Tasks to complete ▸
1. Echo the soccer forecasting passage from "Soccer can be" to "(or vice versa).", word for word.
2. According to the soccer forecasting passage, in what year did Nate Silver originally devise the Soccer Power Index?
3. Pick up the soccer forecasting passage after its last sentence and continue writing it.

Supplied passage ▸
====
This methodology article is for an old version of our club soccer forecasts. See how our latest club soccer predictions work.

Today we’re publishing FiveThirtyEight’s club soccer predictions interactive, which includes team ratings, odds for upcoming matches and forecasts for the top five European domestic soccer leagues — the Premier League (England), La Liga (Spain), Bundesliga (Germany), Serie A (Italy) and Ligue 1 (France) — along with the UEFA Champions League, Europe’s premier club competition. Our forecasts are available in both English and Spanish, and we‘ll be adding more leagues in the future, likely starting in a few months with Liga MX, MLS and NWSL.

The forecasts are based on a substantially revised version of ESPN’s Soccer Power Index (SPI), a rating system originally devised by FiveThirtyEight editor-in-chief Nate Silver in 2009 for rating international soccer teams and last revised for the 2014 World Cup. For the interactive, we have updated and adapted SPI to incorporate club soccer scores going back to 1888 (from more than 550,000 matches in all),1 as well as newer play-by-play data from Opta that has been available since summer 2010.

In SPI, each team is assigned an offensive and defensive rating, expressed in terms of number of goals it would expect to score and yield against a middling team — so a high offensive rating is good, and a high defensive rating is bad.2 Given the ratings for any two teams, we can project the result of a match between them in a variety of formats — such as a league match, a home-and-away tie or a cup final — as well as simulate whole seasons to arrive at the probability each team will win the league, qualify for the Champions League or be relegated to a lower division. After every match, a team’s ratings are adjusted based on its performance in that match and the strength of its opponent. Unlike with the Elo rating system we use in several other sports, when a soccer team wins a match but performs worse than expected, its ratings decline.

Underlying quality of play

Soccer can be tricky to model because there are so few goals scored in each match. The final scoreline fairly often will disagree with most people’s impressions of the quality of each team’s play, and the low-scoring nature of the sport sometimes will lead to prolonged periods of luck, where a team may be getting good results despite playing poorly (or vice versa).

To mitigate this randomness, and better estimate each team’s underlying quality of play, we’re using four metrics to evaluate a team’s performance after each match: goals, adjusted goals, shot-based expected goals and non-shot expected goals.
====
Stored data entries

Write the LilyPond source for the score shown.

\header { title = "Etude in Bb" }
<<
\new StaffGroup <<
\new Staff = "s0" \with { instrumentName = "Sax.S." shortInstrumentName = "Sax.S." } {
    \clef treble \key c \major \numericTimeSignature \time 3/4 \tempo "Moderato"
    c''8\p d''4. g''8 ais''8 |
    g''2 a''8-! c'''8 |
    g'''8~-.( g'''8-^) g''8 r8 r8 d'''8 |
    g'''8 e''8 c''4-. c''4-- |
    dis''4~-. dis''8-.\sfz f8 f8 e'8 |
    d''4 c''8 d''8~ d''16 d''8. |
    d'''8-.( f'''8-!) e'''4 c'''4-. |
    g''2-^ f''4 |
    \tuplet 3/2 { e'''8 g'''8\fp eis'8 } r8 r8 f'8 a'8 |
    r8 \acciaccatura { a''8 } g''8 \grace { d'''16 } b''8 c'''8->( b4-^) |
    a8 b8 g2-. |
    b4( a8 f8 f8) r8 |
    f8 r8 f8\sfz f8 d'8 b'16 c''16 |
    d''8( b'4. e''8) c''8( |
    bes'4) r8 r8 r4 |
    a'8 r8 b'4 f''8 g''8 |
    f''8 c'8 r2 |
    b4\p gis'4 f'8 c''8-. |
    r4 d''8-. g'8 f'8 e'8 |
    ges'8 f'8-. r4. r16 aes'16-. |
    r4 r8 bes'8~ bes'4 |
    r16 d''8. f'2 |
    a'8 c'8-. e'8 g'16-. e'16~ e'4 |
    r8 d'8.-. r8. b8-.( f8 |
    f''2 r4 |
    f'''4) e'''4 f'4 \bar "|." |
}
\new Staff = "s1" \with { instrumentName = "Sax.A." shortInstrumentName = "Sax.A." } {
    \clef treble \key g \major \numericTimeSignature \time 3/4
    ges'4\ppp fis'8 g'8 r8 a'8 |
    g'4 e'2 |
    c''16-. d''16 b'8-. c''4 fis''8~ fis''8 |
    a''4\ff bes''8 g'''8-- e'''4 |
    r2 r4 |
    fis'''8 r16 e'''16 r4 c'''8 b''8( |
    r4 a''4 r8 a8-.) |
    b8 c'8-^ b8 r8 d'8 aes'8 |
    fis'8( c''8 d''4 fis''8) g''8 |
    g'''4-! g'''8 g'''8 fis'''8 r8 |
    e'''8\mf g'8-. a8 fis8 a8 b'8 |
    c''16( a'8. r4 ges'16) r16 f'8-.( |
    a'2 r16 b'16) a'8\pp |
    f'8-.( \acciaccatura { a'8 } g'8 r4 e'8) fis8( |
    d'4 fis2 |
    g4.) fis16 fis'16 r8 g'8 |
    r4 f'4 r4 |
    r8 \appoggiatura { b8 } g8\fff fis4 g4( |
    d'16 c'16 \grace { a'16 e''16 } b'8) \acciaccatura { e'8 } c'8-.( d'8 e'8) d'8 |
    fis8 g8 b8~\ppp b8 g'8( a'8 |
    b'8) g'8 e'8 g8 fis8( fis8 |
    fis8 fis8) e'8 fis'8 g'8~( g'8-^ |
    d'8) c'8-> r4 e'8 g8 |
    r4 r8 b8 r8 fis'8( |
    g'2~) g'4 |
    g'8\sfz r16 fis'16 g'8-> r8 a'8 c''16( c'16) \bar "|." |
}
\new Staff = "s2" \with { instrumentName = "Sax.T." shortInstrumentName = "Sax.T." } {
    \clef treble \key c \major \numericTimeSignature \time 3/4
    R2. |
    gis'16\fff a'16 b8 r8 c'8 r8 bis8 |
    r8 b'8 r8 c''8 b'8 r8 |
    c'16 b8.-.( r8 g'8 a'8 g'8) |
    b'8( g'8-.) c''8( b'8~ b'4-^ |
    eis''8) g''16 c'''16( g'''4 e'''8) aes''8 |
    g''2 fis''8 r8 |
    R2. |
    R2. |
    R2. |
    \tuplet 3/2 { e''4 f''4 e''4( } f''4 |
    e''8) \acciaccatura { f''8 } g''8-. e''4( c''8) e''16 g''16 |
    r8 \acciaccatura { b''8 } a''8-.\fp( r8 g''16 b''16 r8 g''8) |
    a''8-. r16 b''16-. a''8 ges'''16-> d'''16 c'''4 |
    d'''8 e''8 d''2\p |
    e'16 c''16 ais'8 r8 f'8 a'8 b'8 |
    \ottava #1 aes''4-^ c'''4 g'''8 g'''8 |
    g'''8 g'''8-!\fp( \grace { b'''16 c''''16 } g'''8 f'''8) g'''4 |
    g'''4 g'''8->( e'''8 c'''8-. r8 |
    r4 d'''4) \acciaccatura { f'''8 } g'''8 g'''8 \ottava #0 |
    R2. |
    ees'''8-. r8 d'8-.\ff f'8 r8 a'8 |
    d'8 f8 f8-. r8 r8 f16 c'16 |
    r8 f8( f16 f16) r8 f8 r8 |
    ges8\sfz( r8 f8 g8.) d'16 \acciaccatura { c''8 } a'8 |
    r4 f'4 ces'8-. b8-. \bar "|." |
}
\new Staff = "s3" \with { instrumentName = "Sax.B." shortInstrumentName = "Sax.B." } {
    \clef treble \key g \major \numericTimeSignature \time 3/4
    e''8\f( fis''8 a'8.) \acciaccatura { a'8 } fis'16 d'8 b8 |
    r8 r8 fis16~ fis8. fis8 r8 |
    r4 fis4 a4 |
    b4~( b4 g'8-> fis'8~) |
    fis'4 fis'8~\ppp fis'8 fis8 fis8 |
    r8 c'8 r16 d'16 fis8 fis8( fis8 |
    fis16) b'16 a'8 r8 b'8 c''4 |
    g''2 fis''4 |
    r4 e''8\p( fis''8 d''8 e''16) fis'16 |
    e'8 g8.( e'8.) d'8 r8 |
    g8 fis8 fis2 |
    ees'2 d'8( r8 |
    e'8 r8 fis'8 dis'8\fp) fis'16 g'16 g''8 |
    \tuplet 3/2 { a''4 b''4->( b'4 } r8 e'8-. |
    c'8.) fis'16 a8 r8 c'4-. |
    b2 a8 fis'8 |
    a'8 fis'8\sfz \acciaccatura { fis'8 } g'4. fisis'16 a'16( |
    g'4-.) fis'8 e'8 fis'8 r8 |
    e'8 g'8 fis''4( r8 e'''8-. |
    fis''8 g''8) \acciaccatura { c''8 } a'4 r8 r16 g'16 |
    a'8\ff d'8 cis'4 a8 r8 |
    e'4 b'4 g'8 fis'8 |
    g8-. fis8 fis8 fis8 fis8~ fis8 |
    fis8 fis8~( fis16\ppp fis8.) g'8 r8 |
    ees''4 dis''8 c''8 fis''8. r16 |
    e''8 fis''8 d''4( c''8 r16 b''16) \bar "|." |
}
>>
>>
====
Answers to the exercise ▸
1.
Soccer can be tricky to model because there are so few goals scored in each match. The final scoreline fairly often will disagree with most people’s impressions of the quality of each team’s play, and the low-scoring nature of the sport sometimes will lead to prolonged periods of luck, where a team may be getting good results despite playing poorly (or vice versa).

2. 2009

3.
The first is simply how many goals a team scored in the match. The second, adjusted goals, accounts for the conditions under which each goal was scored. For adjusted goals, we reduce the value of goals scored when a team has more players on the field,3 as well as goals scored late in a match when a team is already leading.4 We increased the value of all other goals to make the total number of adjusted goals add up to the total number of goals scored.

Shot-based expected goals are an estimate of how many goals a team “should” have scored given the shots they took in that match. Each shot is assigned a probability of scoring based on the distance and angle from the goal, as well as the part of the body the shot was taken with, with an adjustment for the player who took the shot.5 These individual shot probabilities are added together to produce a team’s shot-based expected goals for that match, which may be bigger or smaller than the number of goals it actually scored.

Non-shot expected goals are an estimate of how many goals a team “should” have scored based on non-shooting actions they took around the opposing team’s goal:6 passes, interceptions, take-ons and tackles. For example, we know that intercepting the ball at the opposing team’s penalty spot results in a goal about 9 percent of the time, and a completed pass that is received six yards directly in front of the goal leads to a score about 14 percent of the time. We add these individual actions up across an entire match to arrive at a team’s non-shot expected goals. Just as for shot-based expected goals, there is an adjustment for each action based on the success rates of the player or players taking the action (both the passer and the receiver in the case of a pass).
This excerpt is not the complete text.